Żadnego problemu nie będzie zaś wtedy, gdy sprawa pełnomocnictwa wyjdzie na jaw w trakcie postępowania. Do czasu wydania wyroku pracownik ZUS może donieść właściwe i w ten sposób usunąć braki formalne.
Mundurowi podważą
Sędziowie zwracają uwagę na inny proceduralny błąd często popełniany przez tzw. resortowe organy rentowe zajmujące się wypłatą świadczeń dla żołnierzy, policjantów czy strażaków. Podobnie jak ZUS były one często reprezentowane przed sądem przez pracowników. Okazuje się, że nawet oryginał pełnomocnictwa nie obroni takiej sprawy przed unieważnieniem.

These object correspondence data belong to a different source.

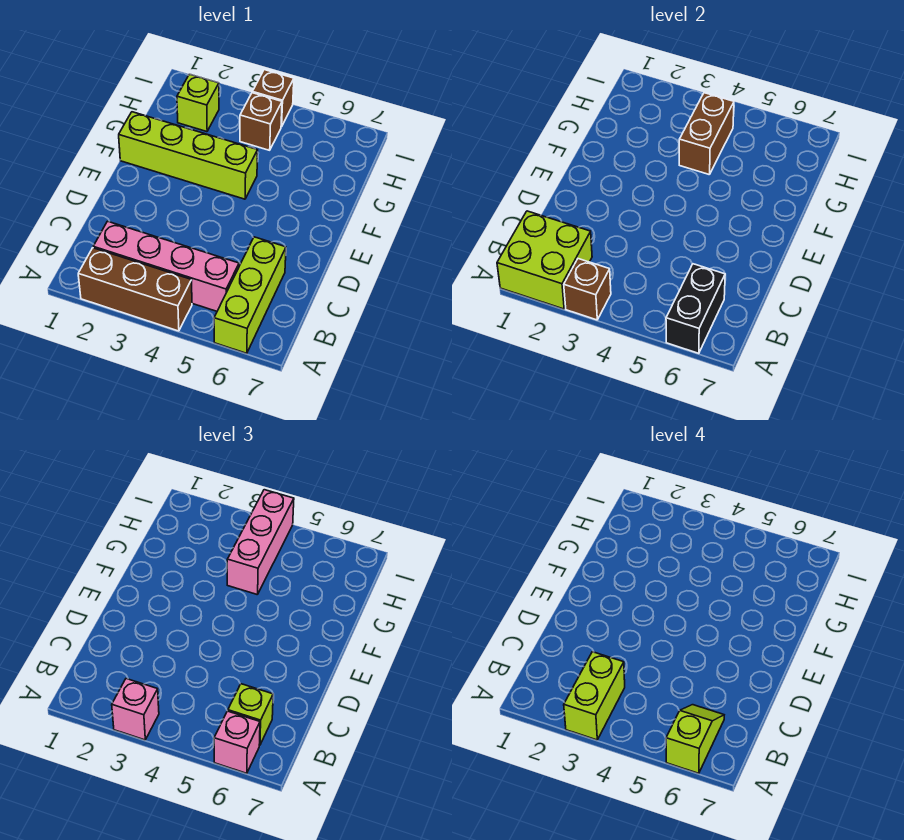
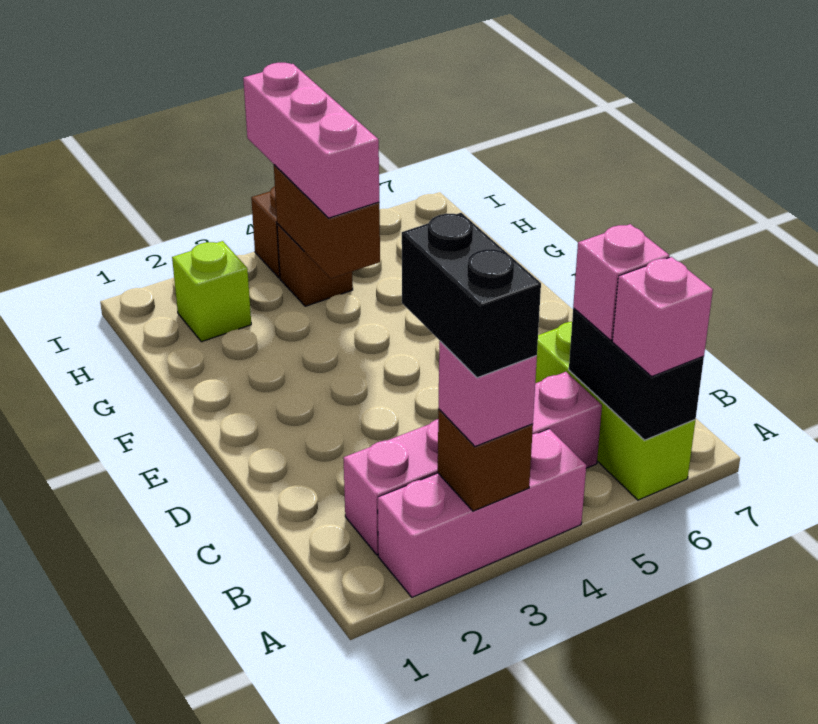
lime brick A1:B2 level 2 -> none
brown brick A2:A4 level 1 -> pink brick A2:A4 level 1
lime brick A3:B3 level 4 -> black brick A3:B3 level 4
lime slope A6:B6 level 4 top A -> none
lime brick B6 level 3 -> pink brick B6 level 3
lime brick F1:F4 level 1 -> none

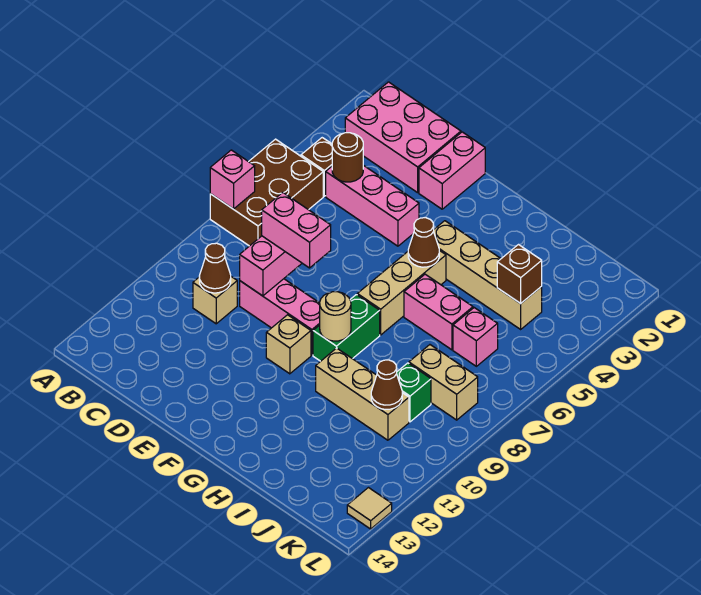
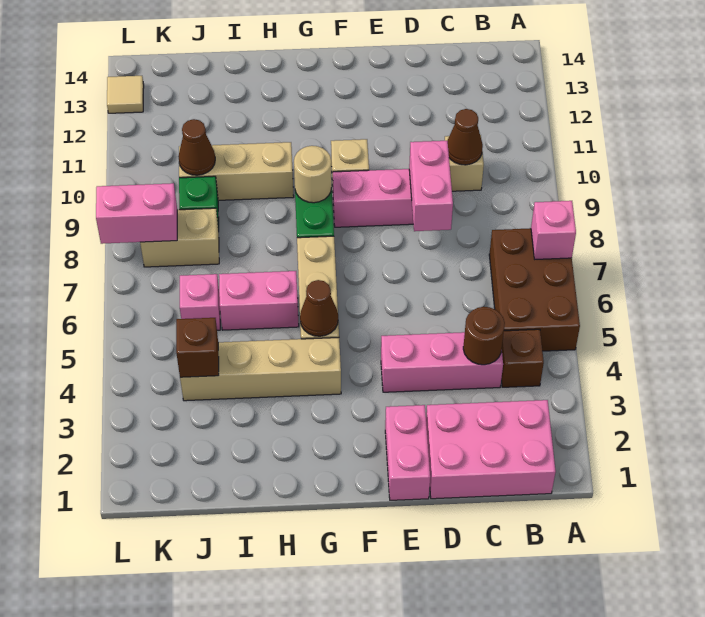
pink brick D8:E8 level 3 -> pink brick K8:L8 level 2

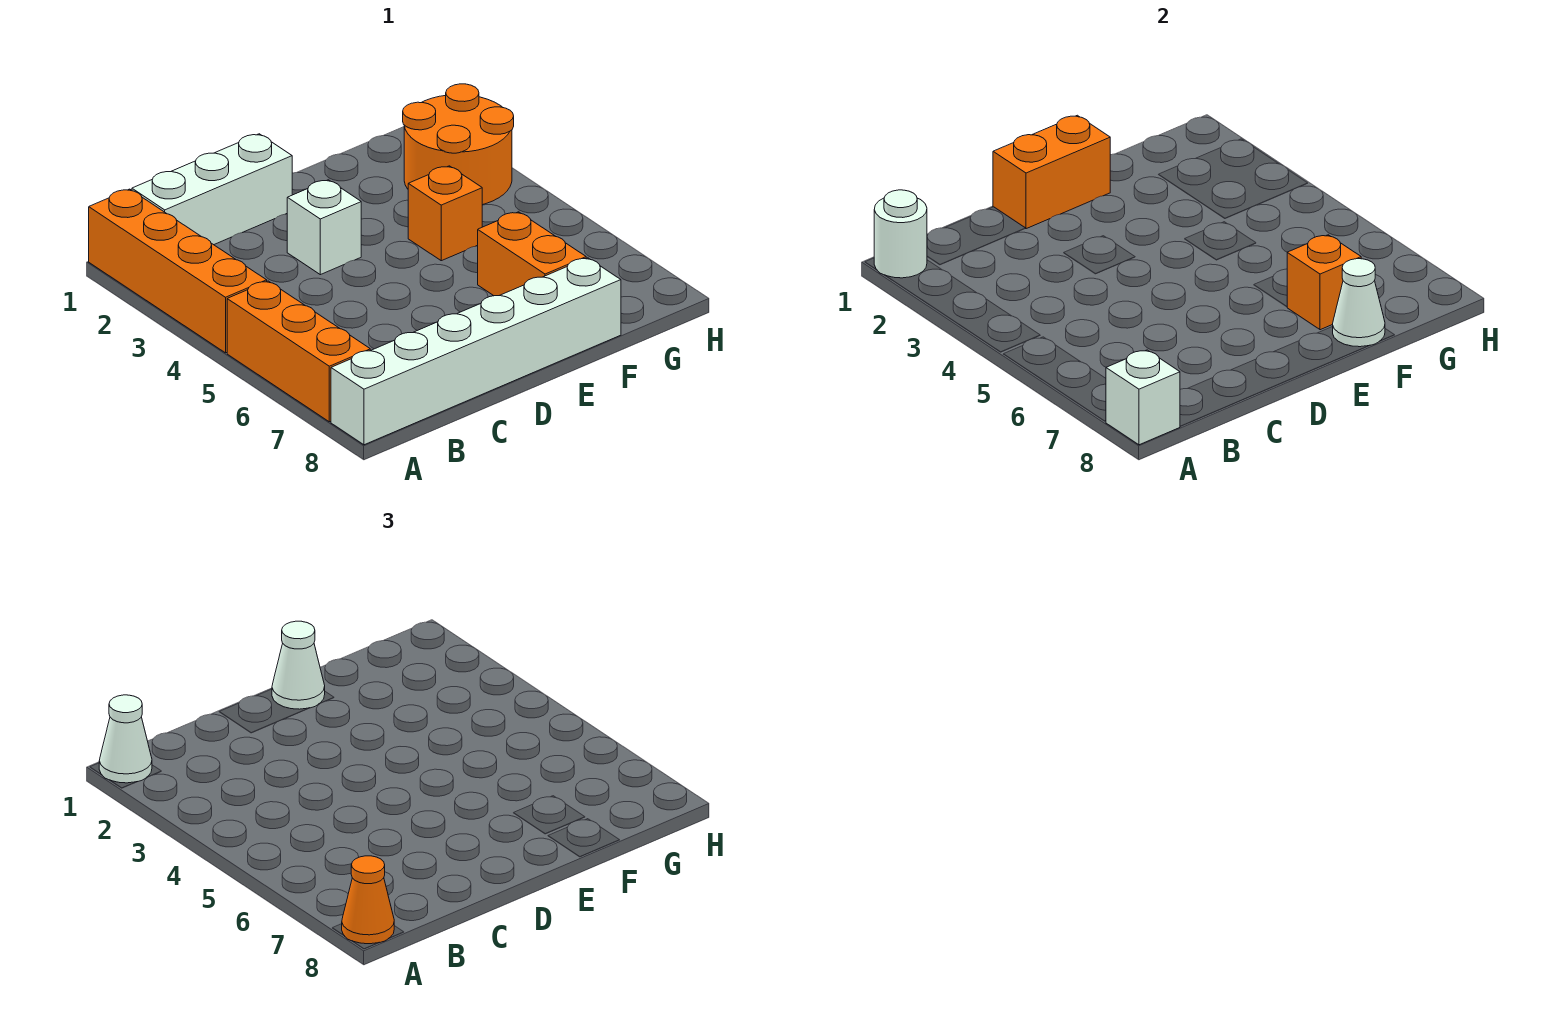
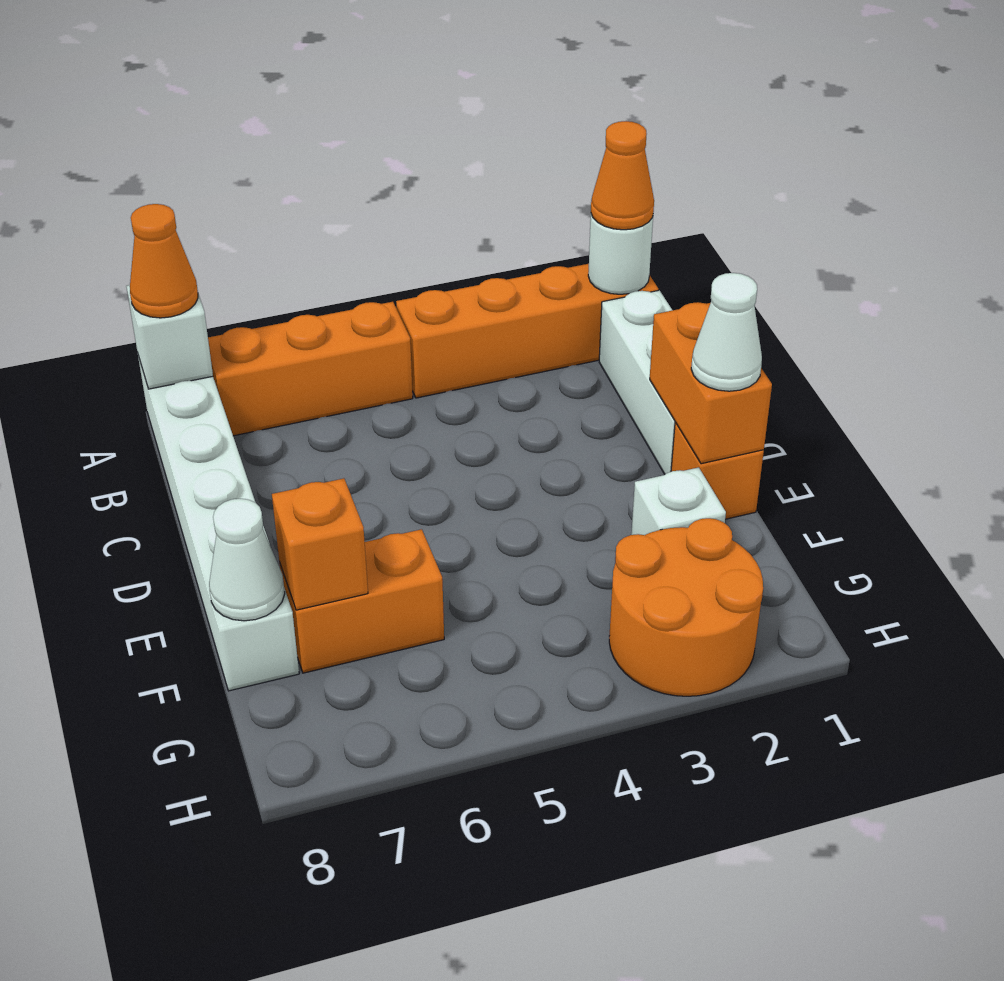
white cone A1 level 3 -> orange cone A1 level 3
white brick D3 level 1 -> white brick F2 level 1
orange brick F4 level 1 -> orange brick E1 level 1

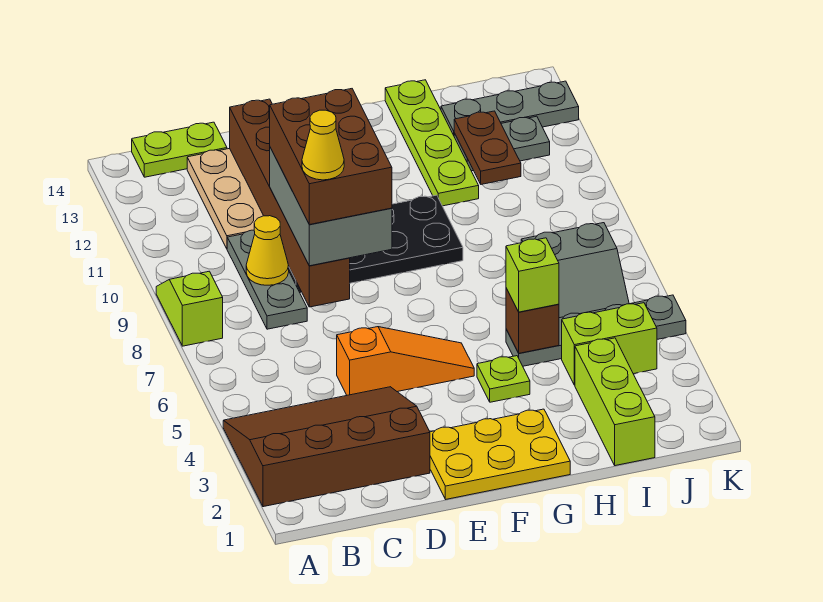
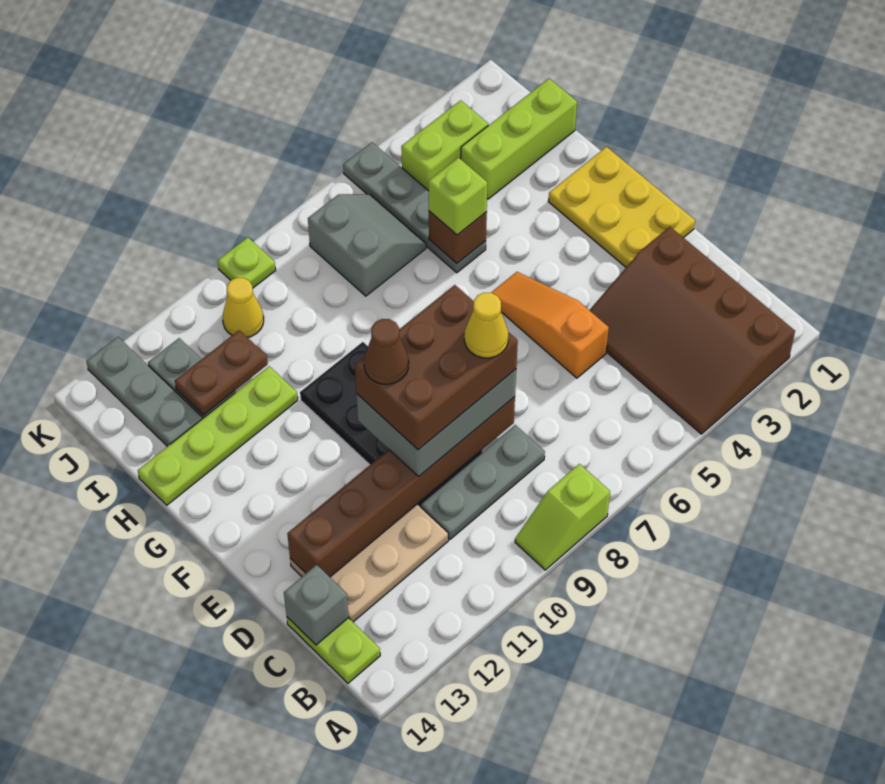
yellow cone C9 level 2 -> yellow cone J10 level 1
none -> grey brick C14 level 2
none -> brown cone E10 level 5
lime plate G4 level 1 -> lime plate K9 level 1
lime brick I4:J4 level 1 -> lime brick J3:J4 level 1

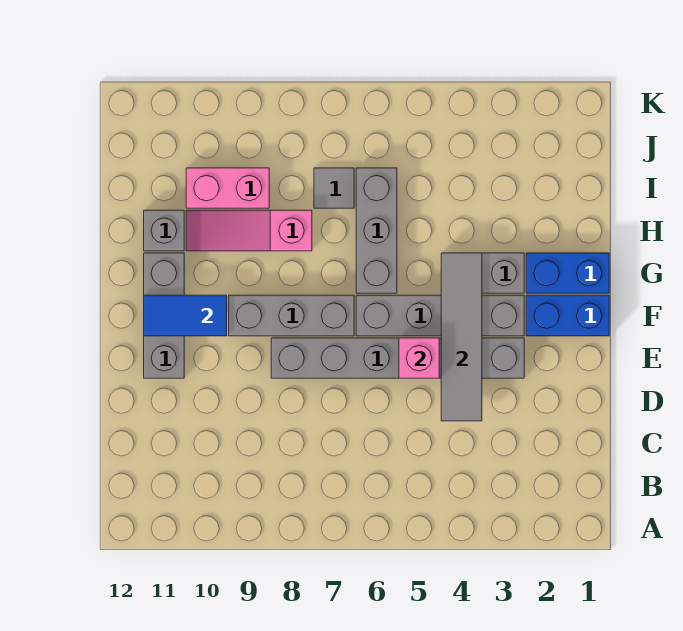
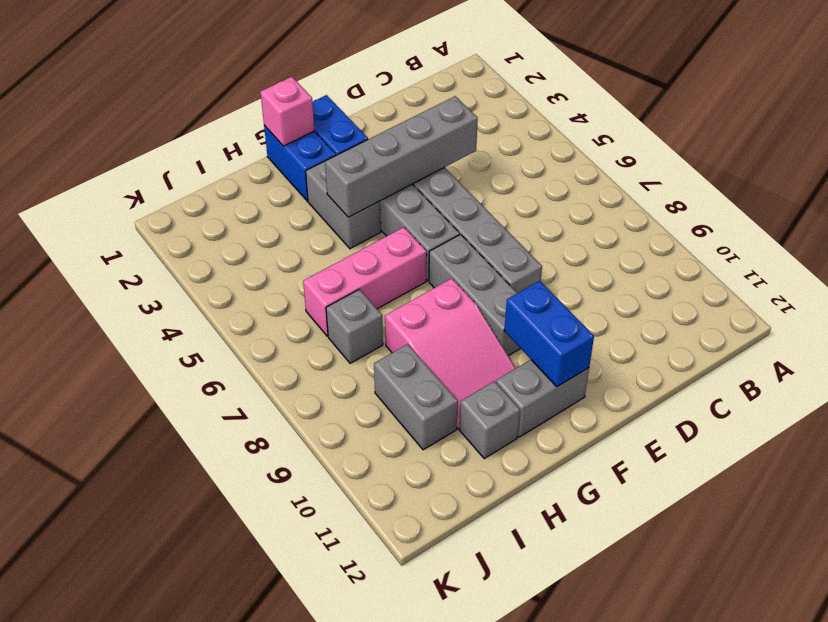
grey tile D4:G4 level 2 -> grey brick D4:G4 level 2
pink brick E5 level 2 -> pink brick G1 level 2
grey brick E11:G11 level 1 -> grey brick F11:G11 level 1
blue tile F10:F11 level 2 -> blue brick F10:F11 level 2
grey brick G6:I6 level 1 -> pink brick G6:I6 level 1
pink slope H8:H10 level 1 top 8 -> pink slope G8:H10 level 1 top 8
grey tile I7 level 1 -> grey brick I7 level 1
pink brick I9:I10 level 1 -> grey brick I9:I10 level 1

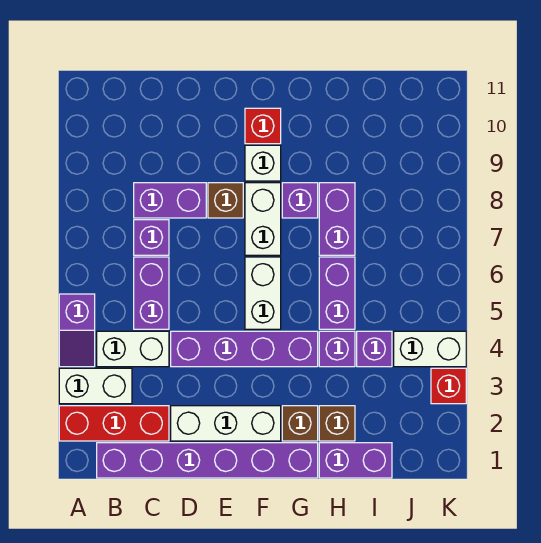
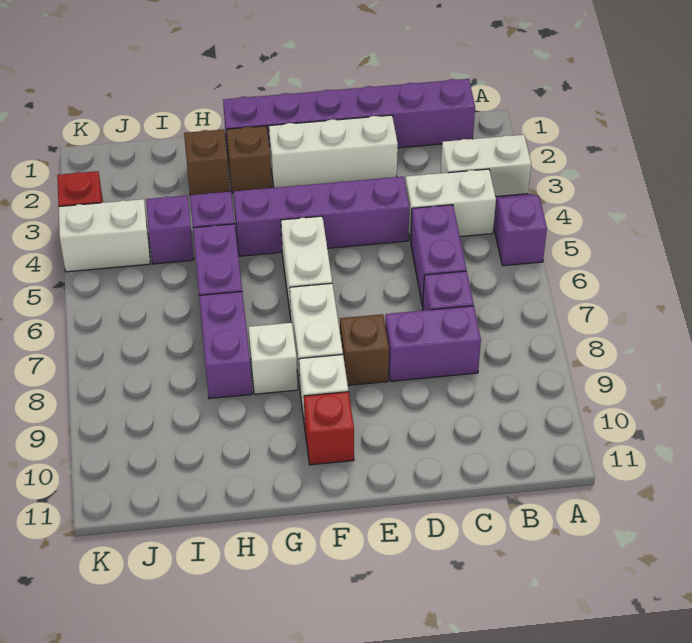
red brick A2:C2 level 1 -> none
purple brick G8 level 1 -> white brick G8 level 1
purple brick H1:I1 level 1 -> none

Organy te są bowiem jedynie jednostkami organizacyjnymi budżetu państwa, które w myśl art. 87 § 2 k.p.c. nie mogą wysyłać pracowników do sądu. Ich obrony w procesie mogą się podejmować wyłącznie radcowie prawni i adwokaci.
masz pytanie, wyślij e-mail do autora m.rzemek@rp.pl
Opinia
Andrzej Czyżowski, adwokat, partner w Kancelarii CGS
Przed podniesieniem nieważności postępowania, a tym samym rozpoczęciem procesu od nowa, zalecałbym analizę tego, co zostało przeprowadzone podczas postępowania przed sądem. W takiej sytuacji możliwe jest użycie nowych argumentów, które mogą ostatecznie zadecydować o skuteczności roszczenia. Celowe byłoby również przed podjęciem decyzji o kontynuowaniu procesu skierowanie swych kroków do profesjonalisty, który na konkretne roszczenie powinien spojrzeć w sposób bardziej wyważony niż zainteresowana rozstrzygnięciem strona. We wszystkich sporach sądowych wyrok zależy w dużej mierze od przygotowania do rozprawy. Szalę może przechylić drobnostka w ocenie materiału dowodowego.